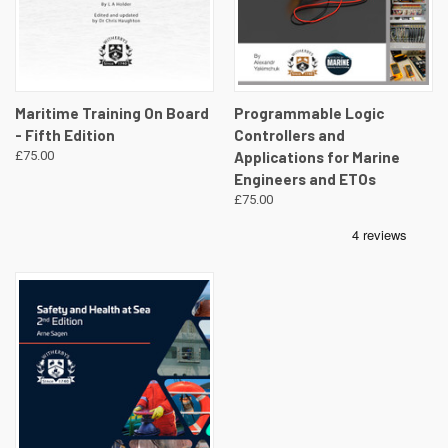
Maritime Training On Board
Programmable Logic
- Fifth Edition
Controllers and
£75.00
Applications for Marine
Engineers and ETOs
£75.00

*-*-*

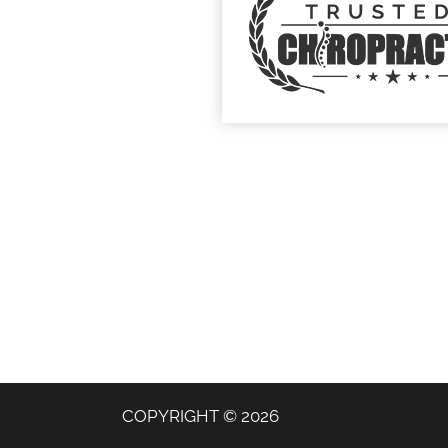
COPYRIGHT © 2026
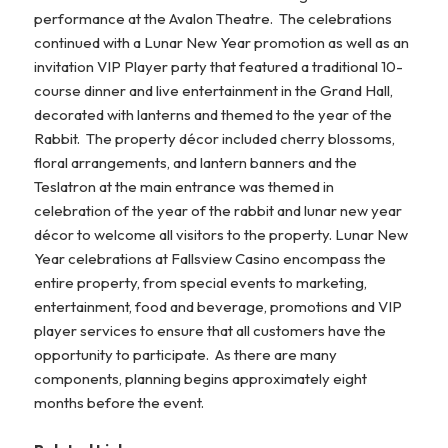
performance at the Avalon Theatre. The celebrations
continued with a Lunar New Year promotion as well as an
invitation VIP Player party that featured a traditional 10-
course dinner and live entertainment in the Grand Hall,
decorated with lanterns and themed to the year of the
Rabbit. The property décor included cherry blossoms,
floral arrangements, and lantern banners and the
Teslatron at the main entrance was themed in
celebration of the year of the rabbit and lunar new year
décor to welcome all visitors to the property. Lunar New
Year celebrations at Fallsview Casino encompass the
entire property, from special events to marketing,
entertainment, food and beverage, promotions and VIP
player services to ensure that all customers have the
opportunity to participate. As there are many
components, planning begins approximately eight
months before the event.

*-*-*

Assigned task:
Provide only the number of lines in the listing above that contain "celebrations".

Solution for this task:
2